Copy out the lines in the stretch from the line containing "genus: Zenaida" through the line containing "genus: Urania", both included, and give nothing else.

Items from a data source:
========

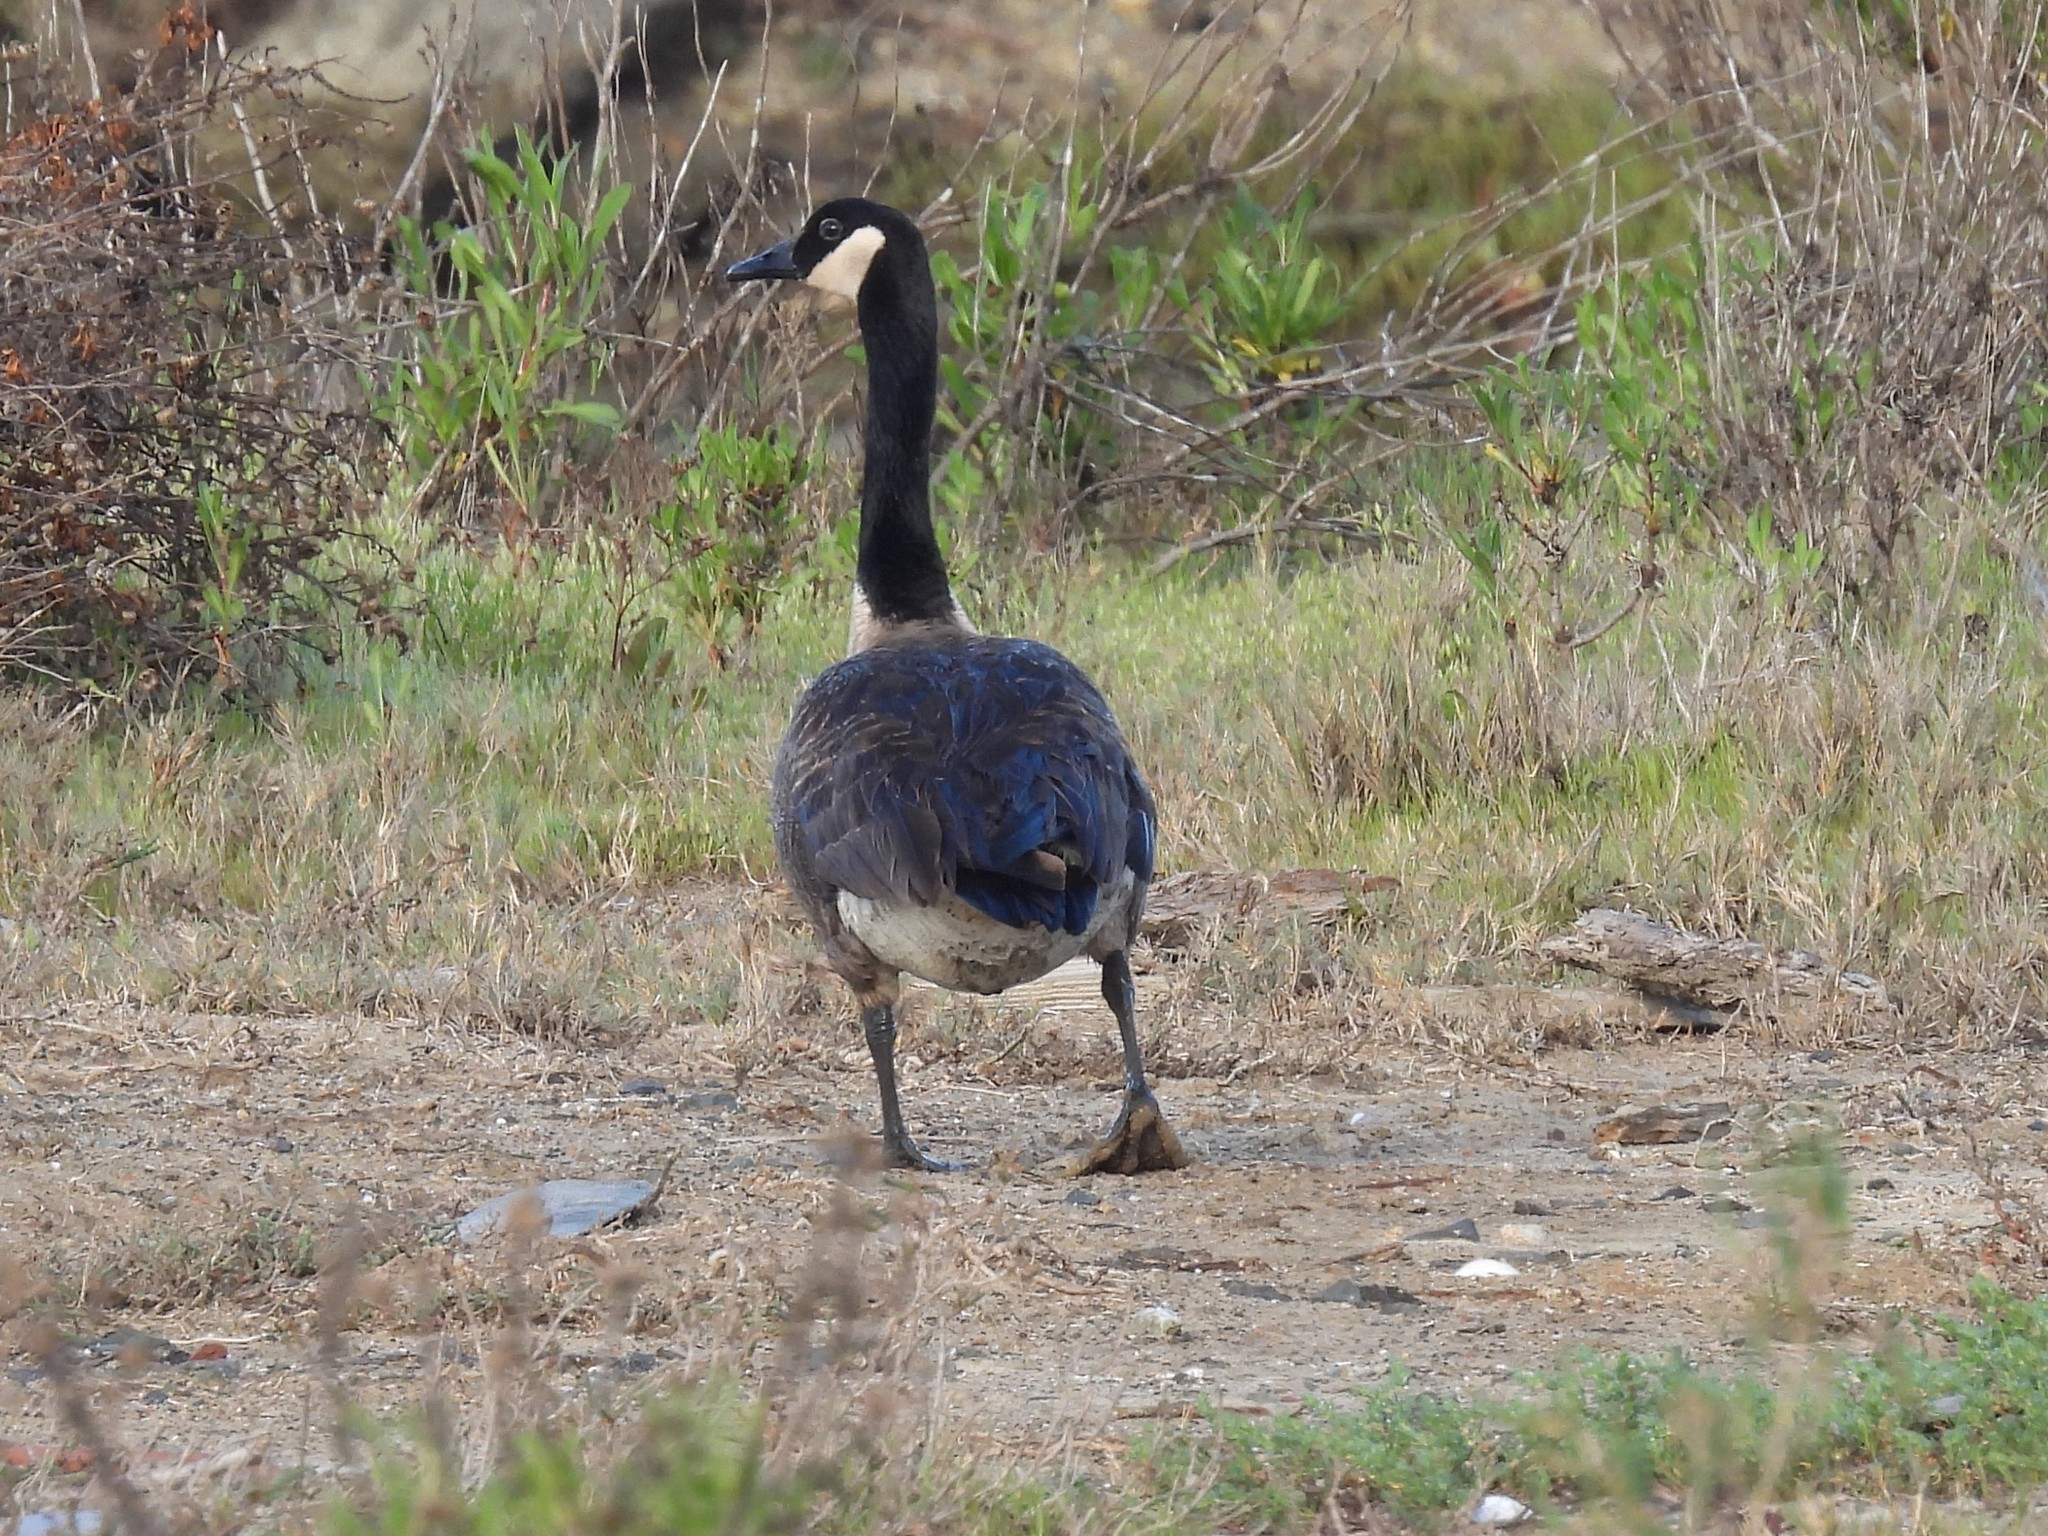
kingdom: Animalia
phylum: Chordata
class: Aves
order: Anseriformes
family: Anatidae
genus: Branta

========

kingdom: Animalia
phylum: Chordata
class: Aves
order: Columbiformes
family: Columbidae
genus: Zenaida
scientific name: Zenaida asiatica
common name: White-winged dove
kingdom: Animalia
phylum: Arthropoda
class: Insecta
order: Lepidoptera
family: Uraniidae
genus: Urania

========

Answer in full =
genus: Zenaida
scientific name: Zenaida asiatica
common name: White-winged dove
kingdom: Animalia
phylum: Arthropoda
class: Insecta
order: Lepidoptera
family: Uraniidae
genus: Urania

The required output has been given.